Population (1 January 2012)
- • Total: 1,505
- • Density: 91.8/km^{2} (238/sq mi)
- Time zone: UTC+1 (CET)
- • Summer (DST): UTC+2 (CEST)
- Postal code: 3791
- Area code: +36
- Website: http://sajokeresztur.hu/

= Sajókeresztúr =

Sajókeresztúr is a village in Borsod-Abaúj-Zemplén County in northeastern Hungary, about seven kilometres north of Miskolc, between Szirmabesenyő and Sajóecseg. It has a kindergarten, a primary school (Eötvös József Általános Iskola) and a football team (Sajókeresztúri Fociklub).

==History==
Sajókeresztúr is a settlement inhabited since prehistoric times. It is one of the settlements along the Sajó river, close to the Bükk mountains, which was put on the path of market town development by viticulture, wine production, and trade.

The first reference to its existence is from the 14th-15th centuries, in the registry book of the Miskolc kin (family) estates, referred to as ’Keresztwr’. The name was taken from its church, which was mentioned as ‘ecclesia Sancte Crucis’ in papal registry documents.

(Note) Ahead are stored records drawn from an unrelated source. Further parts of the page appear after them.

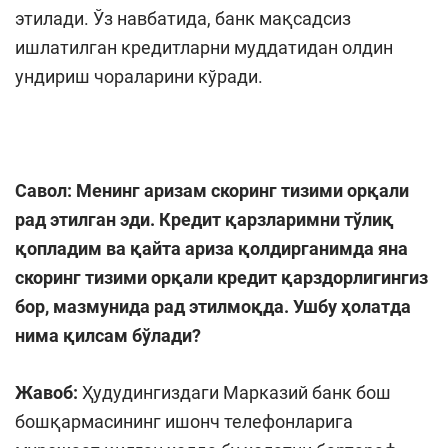
этилади. Ўз навбатида, банк мақсадсиз
ишлатилган кредитларни муддатидан олдин
ундириш чораларини кўради.
Савол:
Менинг аризам скоринг тизими орқали
рад этилган эди. Кредит қарзларимни тўлиқ
қопладим ва қайта ариза қолдирганимда яна
скоринг тизими орқали кредит қарздорлигингиз
бор, мазмунида рад этилмоқда. Ушбу ҳолатда
нима қилсам бўлади?
Жавоб:
Ҳудудингиздаги Марказий банк бош
бошқармасининг ишонч телефонларига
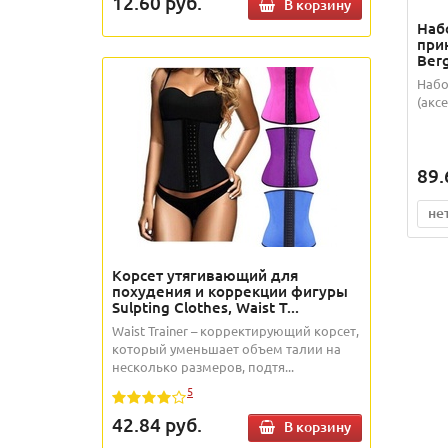
12.60
руб.
В корзину
Наб
при
Ber
Набо
(акс
89.
не
Корсет утягивающий для
похудения и коррекции фигуры
Sulpting Clothes, Waist T...
Waist Trainer – корректирующий корсет,
который уменьшает объем талии на
несколько размеров, подтя...
5
42.84
руб.
В корзину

Sajókeresztúr was the property of one of the most considerable land-owner families of the time, the Bebek family. It obtained the rank of market town in the 17th century. Is inhabitants went through torturous times under the Turks, but still remained there. In recent history of the settlement the Borsod Metal Works - which were built up in the limits of the settlement, but are no longer in production — played a significant role.

==Demographics==
97% of the population is Hungarian, 3% declared as Romani.